▸ YOUR GOAL:
Reproduce verbatim the final portion of the material below, from the line containing "和快餐，多吃水果蔬菜，不喝带汽的饮料等。" through its last line, and nothing else.

▸ DATA TO EXAMINE:

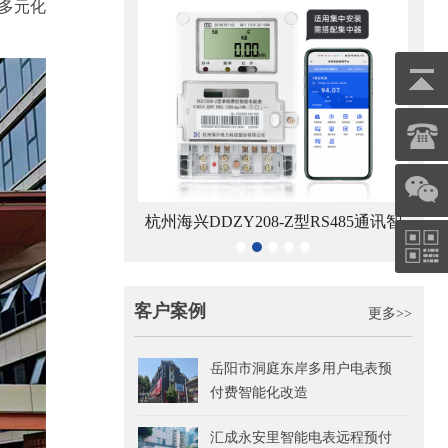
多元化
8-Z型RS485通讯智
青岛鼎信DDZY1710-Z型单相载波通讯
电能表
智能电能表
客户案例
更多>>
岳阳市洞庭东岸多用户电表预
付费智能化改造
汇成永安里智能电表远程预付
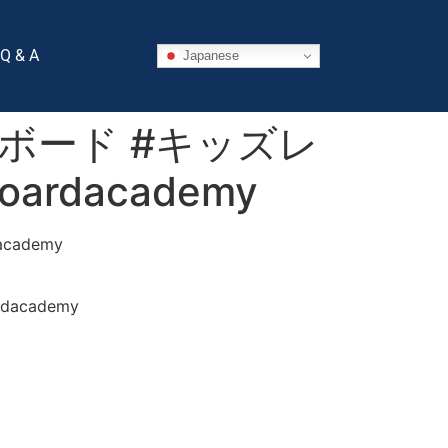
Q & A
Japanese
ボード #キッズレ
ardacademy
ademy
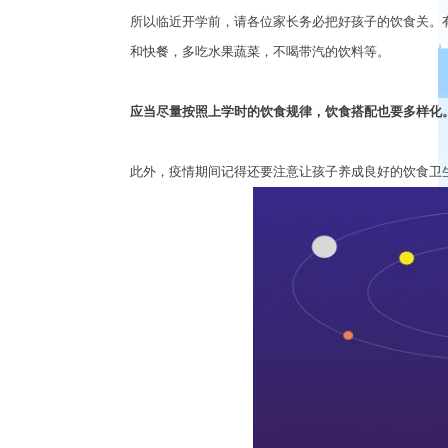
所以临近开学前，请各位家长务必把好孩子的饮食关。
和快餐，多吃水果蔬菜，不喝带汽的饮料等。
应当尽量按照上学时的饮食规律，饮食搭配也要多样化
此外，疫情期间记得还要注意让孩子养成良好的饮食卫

▸ WRITTEN RESPONSE:
和快餐，多吃水果蔬菜，不喝带汽的饮料等。
应当尽量按照上学时的饮食规律，饮食搭配也要多样化
此外，疫情期间记得还要注意让孩子养成良好的饮食卫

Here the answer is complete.